COMCIFS / cif_core

The IUCr CIF core dictionary
14 stars 9 forks source link

Proposal: split out multi-block-related data items to separate dictionary #448

Closed jamesrhester closed 9 months ago

jamesrhester commented 12 months ago

See #442 and #445 for earlier discussion.

I think it would be a good idea to create a multi-block dictionary containing data names required for description of multi-block data sets, that is, Set category keys and their children. The multi-block dictionary would import the core dictionary and thus be an expansion of it.

Advantages:

  1. Data descriptions requiring multiple blocks (eg powder) would import the multi-block dictionary as a way of indicating this.
  2. _audit_conform.dict_name etc. can indicate the multi-block dictionary as a way of signalling the use of multiple blocks to validation software
  3. The core dictionary is not cluttered by data names that are mostly elided in data files
  4. The multi-block dictionary provides a focal point for discussing and demonstrating multi-block data representations
  5. Barrier to entry for dictionary and software authors is lower.

Disadvantages

  1. Someone encountering a multi-block data name may look for it in the cif core dictionary and not find it. This is no different to finding a powder-related name and not seeing it in the core dictionary, so not a big problem.

Some simple technical questions:

  1. Should this dictionary have its own repository or be bundled with cif_core.dic, templ_attr/enum.dic and ddl.dic? I think no to bundling, as bundling would require us to pin down the relationships at the same time as core updates.

- [WORK REQUEST A] Recast every line of the records below as a JSON list of strings, with one string per line and blank lines skipped. Leave the picture markers out of the list.
The records have no connection to the text above.

- [GIVEN RECORDS]
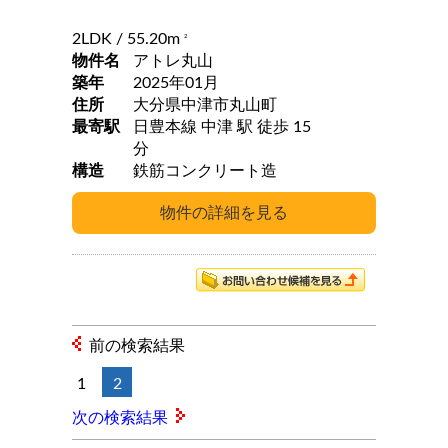
2LDK
/ 55.20m
2
物件名
アトレ丸山
築年
2025年01月
住所
大分県中津市丸山町
最寄駅
日豊本線 中津 駅 徒歩 15
分
構造
鉄筋コンクリート造
前の検索結果
1
2
次の検索結果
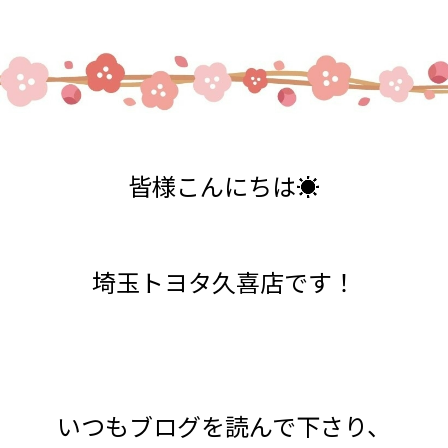
皆様こんにちは☀
埼玉トヨタ久喜店です！
いつもブログを読んで下さり、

- [WORK REQUEST B]
Answer these questions about the CIF dictionary proposal:
(i) Which two issue numbers does it cite for earlier discussion?
(ii) Which dictionary would the proposed multi-block dictionary import?
(iii) Does the author favor bundling the new dictionary with cif_core.dic, templ_attr/enum.dic and ddl.dic?

- [SOLUTION A]
[
  "2LDK",
  "/ 55.20m",
  "2",
  "物件名",
  "アトレ丸山",
  "築年",
  "2025年01月",
  "住所",
  "大分県中津市丸山町",
  "最寄駅",
  "日豊本線 中津 駅 徒歩 15",
  "分",
  "構造",
  "鉄筋コンクリート造",
  "前の検索結果",
  "1",
  "2",
  "次の検索結果",
  "皆様こんにちは☀",
  "埼玉トヨタ久喜店です！",
  "いつもブログを読んで下さり、"
]

- [SOLUTION B]
(i) #442 and #445.
(ii) The core dictionary.
(iii) No. Bundling would require pinning down the relationships at the same time as core updates.